We have 4 Kafka clusters:
ENV1: 6 brokers and 3 zookeepers
ENV2: 6 brokers and 3 zookeepers
ENV3: 8 brokers (on 2 DCs, 4-4 brokers) and 9 zookeepers (on 3 DCs, 3-3-3 nodes)
ENV4: 16 brokers (on 2 DCs, 8-8 brokers) and 9 zookeepers (on 3 DCs, 3-3-3 nodes)
All of the Kafka brokers are on version 2.7.0, and all of the ZK nodes are on version 3.4.13. Every Kafka brokers and ZK nodes are VMs. All the four environments are running in a separate subnet. Swap is turned off everywhere. All the clusters are Kerberized and are using a separate high available AD for it, which contains 7 kerberos servers.
VM parameters:
ENV1:
Kafka brokers:
16 GB RAM,
8 vCPU,
1120 GB Hard Disk,
RHEL 7.9
ZK nodes:
4 GB RAM,
2 vCPU,
105 GB Hard Disk,
RHEL 8.5
ENV2:
Kafka brokers:
16 GB RAM,
8 vCPU,
1120 GB Hard Disk,
RHEL 7.9
ZK nodes:
4 GB RAM,
2 vCPU,
105 GB Hard Disk,
RHEL 8.5
ENV3:
Kafka brokers:
24 GB RAM,
8 vCPU,
2120 GB Hard Disk,
RHEL 7.9
ZK nodes:
8 GB RAM,
2 vCPU,
200 GB Hard Disk,
RHEL 8.5
ENV4:
Kafka brokers:
24 GB RAM,
8 vCPU,
7145 GB Hard Disk,
RHEL 7.9
ZK nodes:
8 GB RAM,
2 vCPU,
200 GB Hard Disk,
RHEL 7.9
We have the following issue on every environments at the same time, 3-4 times a day for a few seconds: our kafka_network_socketserver_networkprocessoravgidlepercent metrics goes down to zero on every brokers, and our cluster becames unreachable, even our brokers cannot communicate with each other when this happens. Here is a picture of it from our Grafana dashboard:
We can see the following ERRORs in the server log, but we suppose all of them are just consequences:
ERROR Error while processing notification change for path = /kafka-acl-changes (kafka.common.ZkNodeChangeNotificationListener)

++++++++++

__WORK TASK 1__. Do the following statements agree with the Kafka cluster post? Answer yes or no for each, and quote the words of the post that decide it. (a) Swap is enabled on some of the machines. (b) Each Kafka broker in ENV3 has 2120 GB of hard disk. (c) The issue occurs in only one environment.
__WORK TASK 2__. Write the next part of the Kafka cluster post, picking up after its last line.

(Collected data)

++++++++++

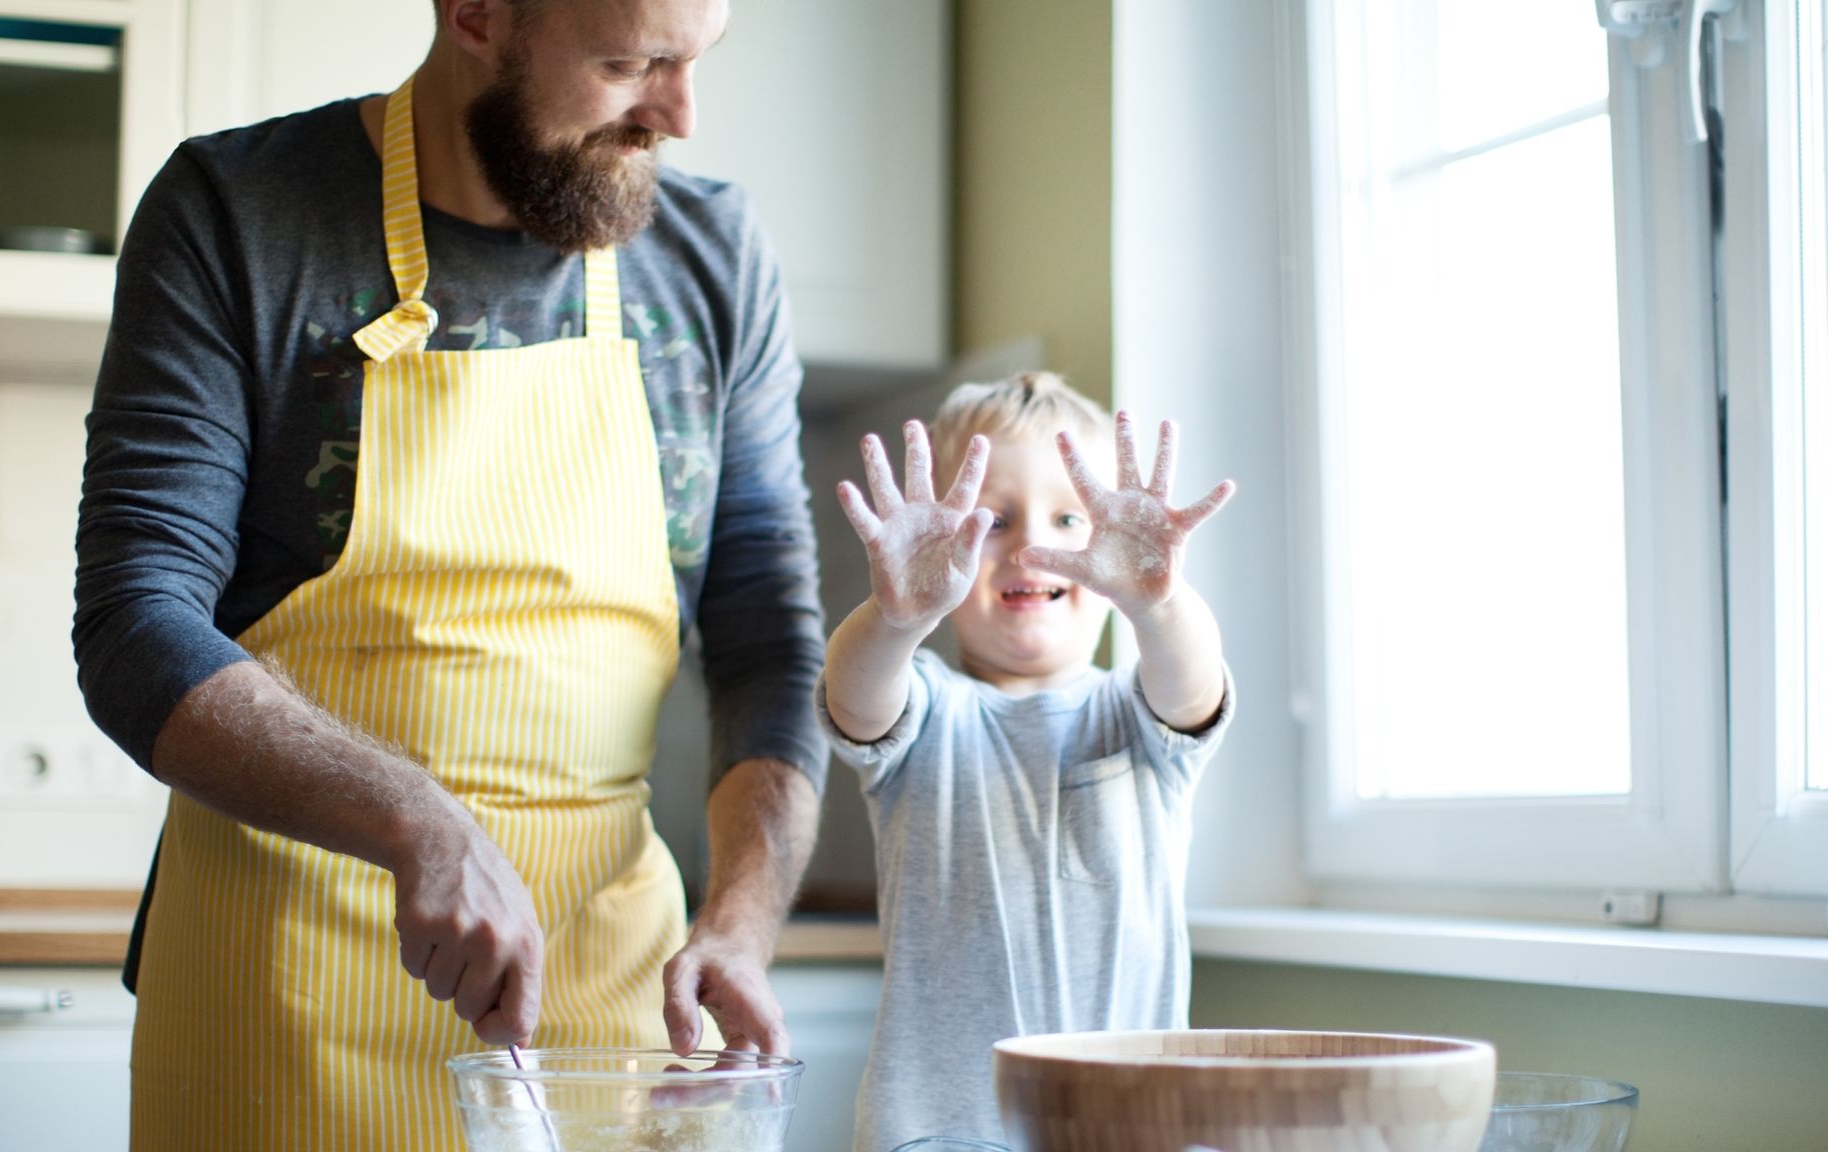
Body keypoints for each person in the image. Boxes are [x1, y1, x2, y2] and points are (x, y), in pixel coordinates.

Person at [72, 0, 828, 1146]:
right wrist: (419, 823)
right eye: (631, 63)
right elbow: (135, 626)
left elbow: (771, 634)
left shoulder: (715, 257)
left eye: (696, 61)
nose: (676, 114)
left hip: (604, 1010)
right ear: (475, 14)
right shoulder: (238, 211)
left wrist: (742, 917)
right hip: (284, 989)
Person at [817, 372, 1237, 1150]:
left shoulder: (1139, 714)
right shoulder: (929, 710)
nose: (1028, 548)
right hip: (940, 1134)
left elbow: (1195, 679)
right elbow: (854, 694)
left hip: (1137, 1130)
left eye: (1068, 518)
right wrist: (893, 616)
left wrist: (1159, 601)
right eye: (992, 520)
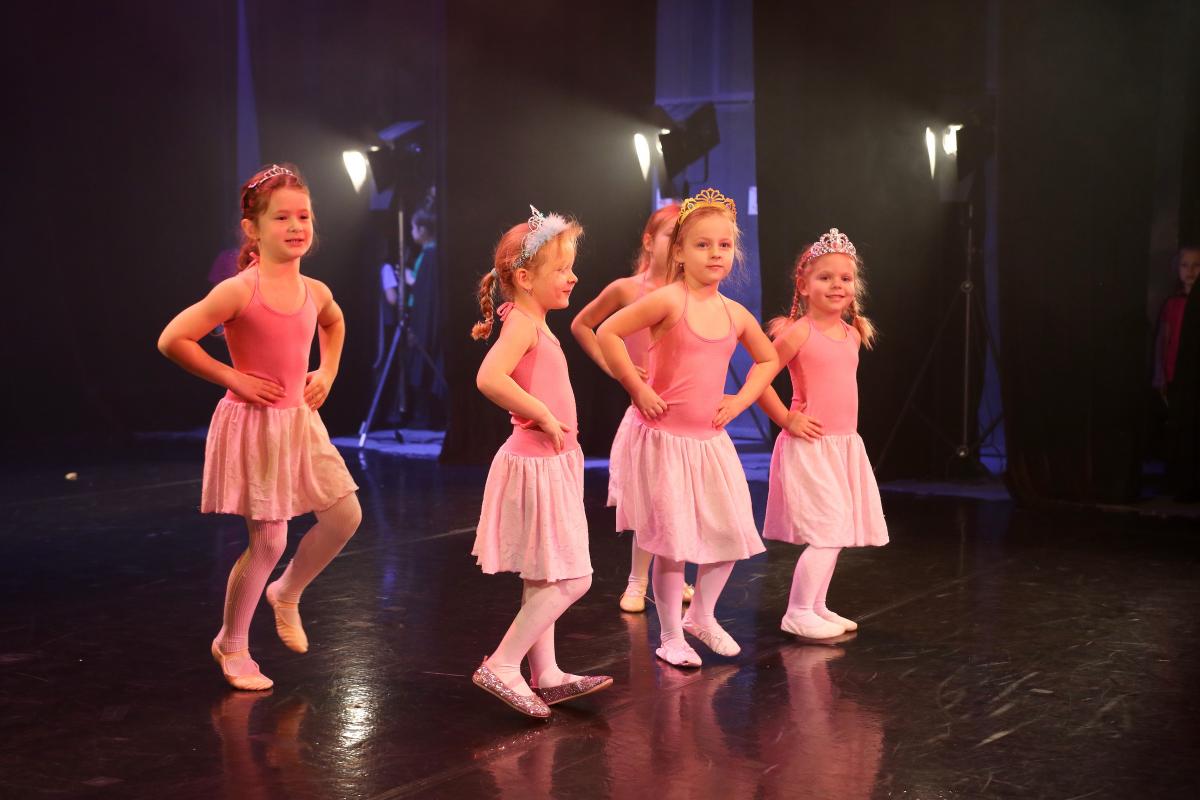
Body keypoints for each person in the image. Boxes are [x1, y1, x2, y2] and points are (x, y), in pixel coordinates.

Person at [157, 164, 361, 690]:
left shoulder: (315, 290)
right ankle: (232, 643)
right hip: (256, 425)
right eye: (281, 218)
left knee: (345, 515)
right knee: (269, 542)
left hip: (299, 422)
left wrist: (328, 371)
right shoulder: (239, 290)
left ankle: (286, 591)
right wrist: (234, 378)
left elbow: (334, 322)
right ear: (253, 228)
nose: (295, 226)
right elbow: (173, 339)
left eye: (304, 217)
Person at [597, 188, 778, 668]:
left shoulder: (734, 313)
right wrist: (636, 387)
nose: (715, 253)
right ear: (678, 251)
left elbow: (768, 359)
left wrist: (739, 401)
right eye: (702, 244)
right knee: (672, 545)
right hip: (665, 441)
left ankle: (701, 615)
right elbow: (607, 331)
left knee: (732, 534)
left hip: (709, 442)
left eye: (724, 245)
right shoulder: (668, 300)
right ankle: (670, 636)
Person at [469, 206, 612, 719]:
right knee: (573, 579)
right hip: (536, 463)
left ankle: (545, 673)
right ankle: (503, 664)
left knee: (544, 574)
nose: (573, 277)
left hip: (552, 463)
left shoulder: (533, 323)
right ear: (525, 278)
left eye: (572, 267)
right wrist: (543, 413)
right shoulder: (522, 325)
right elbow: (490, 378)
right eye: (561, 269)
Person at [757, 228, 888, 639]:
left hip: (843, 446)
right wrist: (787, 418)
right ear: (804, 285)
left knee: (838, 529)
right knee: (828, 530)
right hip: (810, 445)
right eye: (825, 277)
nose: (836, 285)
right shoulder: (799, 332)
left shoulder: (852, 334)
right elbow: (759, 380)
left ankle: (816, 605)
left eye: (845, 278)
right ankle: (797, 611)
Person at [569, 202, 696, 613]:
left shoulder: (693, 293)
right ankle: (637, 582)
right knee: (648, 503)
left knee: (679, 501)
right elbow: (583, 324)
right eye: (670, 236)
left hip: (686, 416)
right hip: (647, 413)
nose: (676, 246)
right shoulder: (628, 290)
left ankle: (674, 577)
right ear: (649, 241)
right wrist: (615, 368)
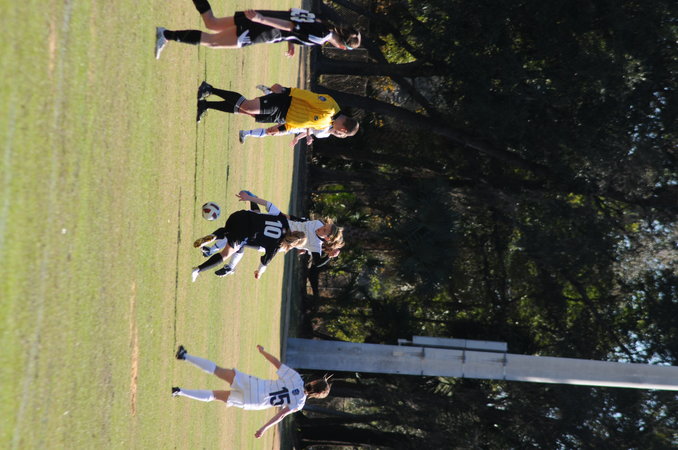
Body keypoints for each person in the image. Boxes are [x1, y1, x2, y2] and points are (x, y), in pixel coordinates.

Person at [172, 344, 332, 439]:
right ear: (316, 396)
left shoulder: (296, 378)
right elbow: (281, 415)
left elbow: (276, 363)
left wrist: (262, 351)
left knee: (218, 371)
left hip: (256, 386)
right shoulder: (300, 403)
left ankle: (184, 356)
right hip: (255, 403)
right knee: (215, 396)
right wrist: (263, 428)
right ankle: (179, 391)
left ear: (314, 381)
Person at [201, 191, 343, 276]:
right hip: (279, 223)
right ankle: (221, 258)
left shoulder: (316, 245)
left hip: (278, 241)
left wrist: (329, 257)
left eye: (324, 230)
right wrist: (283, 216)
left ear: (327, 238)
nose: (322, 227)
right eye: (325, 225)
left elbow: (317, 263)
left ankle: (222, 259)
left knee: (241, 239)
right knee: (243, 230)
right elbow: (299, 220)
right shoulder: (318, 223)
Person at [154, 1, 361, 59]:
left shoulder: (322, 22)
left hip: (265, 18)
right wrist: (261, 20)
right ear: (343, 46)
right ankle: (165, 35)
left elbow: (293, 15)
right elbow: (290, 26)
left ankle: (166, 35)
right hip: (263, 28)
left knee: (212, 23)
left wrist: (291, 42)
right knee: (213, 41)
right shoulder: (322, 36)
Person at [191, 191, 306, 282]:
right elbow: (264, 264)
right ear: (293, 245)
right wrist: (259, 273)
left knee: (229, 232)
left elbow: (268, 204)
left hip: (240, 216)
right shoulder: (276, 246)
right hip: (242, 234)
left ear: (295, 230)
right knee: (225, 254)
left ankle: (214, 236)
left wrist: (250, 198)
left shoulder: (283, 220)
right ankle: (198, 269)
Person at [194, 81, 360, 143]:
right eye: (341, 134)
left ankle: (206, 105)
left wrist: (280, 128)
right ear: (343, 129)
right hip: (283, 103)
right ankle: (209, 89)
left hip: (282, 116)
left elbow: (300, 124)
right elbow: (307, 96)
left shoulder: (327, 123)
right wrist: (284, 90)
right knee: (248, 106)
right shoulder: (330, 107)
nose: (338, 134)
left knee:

++++++++++

__WRITTEN ANSWER 1__.
(a) No: "Swap is turned off everywhere."
(b) Yes: "2120 GB Hard Disk"
(c) No: "We have the following issue on every environments at the same time"

__WRITTEN ANSWER 2__.
kafka.zookeeper.ZooKeeperClientExpiredException: Session expired either before or while waiting for connection
at kafka.zookeeper.ZooKeeperClient.$anonfun$waitUntilConnected$3(ZooKeeperClient.scala:270)
at kafka.zookeeper.ZooKeeperClient.waitUntilConnected(ZooKeeperClient.scala:258)
at kafka.zookeeper.ZooKeeperClient.$anonfun$waitUntilConnected$1(ZooKeeperClient.scala:252)
at kafka.zookeeper.ZooKeeperClient.waitUntilConnected(ZooKeeperClient.scala:252)
at kafka.zk.KafkaZkClient.retryRequestsUntilConnected(KafkaZkClient.scala:1730)
at kafka.zk.KafkaZkClient.retryRequestsUntilConnected(KafkaZkClient.scala:1700)
at kafka.zk.KafkaZkClient.retryRequestUntilConnected(KafkaZkClient.scala:1695)
at kafka.zk.KafkaZkClient.getChildren(KafkaZkClient.scala:719)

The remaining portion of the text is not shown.